# Reading text
Content starts
Mapping a Basic Class for Querying

Next, we define our entity classes. Entity classes do not need any specific base class, and can have nested or inner classes, with mapped properties in nested or inner classes. Below are two example entity classes, Test and TestReport. Test is a table-entity with both table and query-mapped properties, and also non-mapped properties in its inner classes. TestReport is a query-only entity (called view-entity in this framework). Let's first see the basic TestReport entity:

C#
public class TestReport { 
  public string A { get; set; } 
  public string B { get; set; } 
}

And we supply the connection name, trigger actions as C# delegates, property to column mapping, and SQL select queries and its parameter names in the following mapping statement:

C#
ViewEntity<TestReport> 
  .Connection(CommonDefinitions.Connection) 
  .TriggerActions 
    .AddForBeforeSelectCommand(authorizationTrigger) 
    .Add(When.AfterSelectForEachRow, logTrigger) 
  .ViewColumns 
    .Add(x => x.A, TEST_REPORT.A) 
    .Add(x => x.B, TEST_REPORT.B) 
  .Queries 
    .Add(Query.SelectReport, 
        @"SELECT :a AS A, GETDATE() AS B 
        FROM DUAL 
        WHERE :a = :aaa 
        AND 1 in (:list)", true, 
        new InputParameterNameType("a", typeof(string)), 
        new InputParameterNameType("aaa", typeof(string)), 
        new InputParameterNameType("list", typeof(string))
Content ends
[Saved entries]
Content starts
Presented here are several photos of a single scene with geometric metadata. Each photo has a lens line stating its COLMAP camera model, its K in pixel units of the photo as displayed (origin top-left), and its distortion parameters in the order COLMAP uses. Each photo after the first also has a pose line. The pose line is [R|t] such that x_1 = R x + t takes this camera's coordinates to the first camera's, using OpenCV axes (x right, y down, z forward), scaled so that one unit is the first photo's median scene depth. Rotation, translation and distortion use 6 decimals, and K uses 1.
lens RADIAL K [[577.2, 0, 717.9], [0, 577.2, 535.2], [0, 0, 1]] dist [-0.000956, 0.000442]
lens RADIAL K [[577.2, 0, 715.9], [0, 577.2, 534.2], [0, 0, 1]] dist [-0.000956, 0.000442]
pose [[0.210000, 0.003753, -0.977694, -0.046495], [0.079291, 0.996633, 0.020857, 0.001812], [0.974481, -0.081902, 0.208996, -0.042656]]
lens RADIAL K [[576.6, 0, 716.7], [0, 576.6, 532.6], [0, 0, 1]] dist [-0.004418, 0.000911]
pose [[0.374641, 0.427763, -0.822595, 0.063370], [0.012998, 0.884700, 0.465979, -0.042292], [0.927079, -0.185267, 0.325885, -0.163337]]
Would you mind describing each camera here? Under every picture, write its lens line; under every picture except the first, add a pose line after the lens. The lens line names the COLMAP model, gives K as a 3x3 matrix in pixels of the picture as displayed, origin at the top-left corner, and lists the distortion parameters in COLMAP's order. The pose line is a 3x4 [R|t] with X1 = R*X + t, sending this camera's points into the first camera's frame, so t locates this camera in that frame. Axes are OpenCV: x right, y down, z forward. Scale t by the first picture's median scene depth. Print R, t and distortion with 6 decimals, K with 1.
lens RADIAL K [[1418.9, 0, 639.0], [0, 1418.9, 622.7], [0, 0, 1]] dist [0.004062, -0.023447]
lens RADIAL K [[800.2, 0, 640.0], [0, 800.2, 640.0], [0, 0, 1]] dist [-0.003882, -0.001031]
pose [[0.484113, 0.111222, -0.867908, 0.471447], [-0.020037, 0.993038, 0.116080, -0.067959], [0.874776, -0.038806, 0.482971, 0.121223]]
Content ends
# Your task
In the class-mapping text, list every input parameter name declared in the TestReport mapping statement.

# Exercise solution
a, aaa, list